On the drive back to Evansville, all I could think of was how I'm supposed to stomach Thanksgiving turkey when the whole house smells like Austie's rectum.  I'm not looking forward to the holidays.

And speaking of old...I'm pretty sure I'm closer to old than I am to young.  I'm afraid my mini marathon training is currently on hold.  I broke the 3-mile barrier on Thursday and took the day off Friday to rest.  On Saturday I went back out for a long run, hoping to knock down the 4-mile mark, but before I got out of the driveway, my left foot started to ache with each step.  I don't recall stepping on a rock, twisting an ankle, or anything that might have hurt a foot.  I carried on for just under 3.5 miles and struggled to walk the rest of the night.

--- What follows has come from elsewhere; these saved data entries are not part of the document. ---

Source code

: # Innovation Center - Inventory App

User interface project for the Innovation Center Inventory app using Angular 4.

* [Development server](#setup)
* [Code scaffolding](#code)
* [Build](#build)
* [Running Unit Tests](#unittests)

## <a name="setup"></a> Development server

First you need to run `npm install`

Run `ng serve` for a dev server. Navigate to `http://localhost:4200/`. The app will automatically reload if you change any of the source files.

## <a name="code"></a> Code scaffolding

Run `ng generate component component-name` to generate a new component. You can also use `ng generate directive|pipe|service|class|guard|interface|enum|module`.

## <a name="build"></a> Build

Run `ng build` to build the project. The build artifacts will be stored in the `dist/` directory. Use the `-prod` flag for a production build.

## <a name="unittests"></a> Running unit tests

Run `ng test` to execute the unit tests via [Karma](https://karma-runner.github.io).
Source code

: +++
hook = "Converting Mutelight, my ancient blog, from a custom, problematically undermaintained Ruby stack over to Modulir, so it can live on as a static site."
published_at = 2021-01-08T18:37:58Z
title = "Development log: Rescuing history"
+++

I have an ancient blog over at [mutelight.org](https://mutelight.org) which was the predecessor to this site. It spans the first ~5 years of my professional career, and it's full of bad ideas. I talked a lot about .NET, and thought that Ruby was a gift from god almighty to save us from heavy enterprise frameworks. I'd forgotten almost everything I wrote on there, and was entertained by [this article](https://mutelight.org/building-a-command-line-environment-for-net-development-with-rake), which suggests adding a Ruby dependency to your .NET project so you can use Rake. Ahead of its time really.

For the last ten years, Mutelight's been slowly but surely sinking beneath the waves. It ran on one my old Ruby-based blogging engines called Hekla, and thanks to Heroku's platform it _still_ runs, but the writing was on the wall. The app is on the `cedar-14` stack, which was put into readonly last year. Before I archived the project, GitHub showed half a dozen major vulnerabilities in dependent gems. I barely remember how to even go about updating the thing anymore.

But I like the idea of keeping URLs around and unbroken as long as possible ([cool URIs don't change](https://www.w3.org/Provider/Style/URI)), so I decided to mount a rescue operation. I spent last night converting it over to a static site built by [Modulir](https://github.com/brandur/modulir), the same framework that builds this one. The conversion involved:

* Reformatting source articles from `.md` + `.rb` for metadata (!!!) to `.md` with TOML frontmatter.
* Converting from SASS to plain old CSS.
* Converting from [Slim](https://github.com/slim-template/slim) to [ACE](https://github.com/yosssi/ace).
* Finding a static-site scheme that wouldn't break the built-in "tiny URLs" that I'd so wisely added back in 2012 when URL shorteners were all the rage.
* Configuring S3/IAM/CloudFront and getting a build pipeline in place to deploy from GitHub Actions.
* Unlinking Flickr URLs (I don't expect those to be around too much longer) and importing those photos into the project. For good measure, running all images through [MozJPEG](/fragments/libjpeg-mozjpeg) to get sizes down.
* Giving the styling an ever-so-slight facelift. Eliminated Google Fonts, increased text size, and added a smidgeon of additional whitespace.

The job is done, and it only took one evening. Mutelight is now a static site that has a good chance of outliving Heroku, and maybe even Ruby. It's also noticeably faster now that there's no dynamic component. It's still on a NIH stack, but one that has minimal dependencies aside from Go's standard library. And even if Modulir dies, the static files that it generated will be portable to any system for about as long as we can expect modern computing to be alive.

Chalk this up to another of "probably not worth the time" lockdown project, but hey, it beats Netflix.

Yesterday was football day and I was hoping to get in a nice run before the games started, but it wasn't going to happen.  Last night I decided to stay in the recliner to take a load off my feet, but today it's no better.  I'm not a doctor, but my two guesses are a bruise or a stress fracture.  I read about stress fractures and it said it happens to fat bastards who start exercising and progress too quickly.  Hmmm, guilty as charged.

The internet (everything you read on the internet is true) said to rest and if it doesn't get better in a week to go see a doctor.  My oldness is starting to work my nerves.  I was finally in a position where my legs and lungs could handle longer distances and then a different part of my body wimps out.  I'm such a pussy.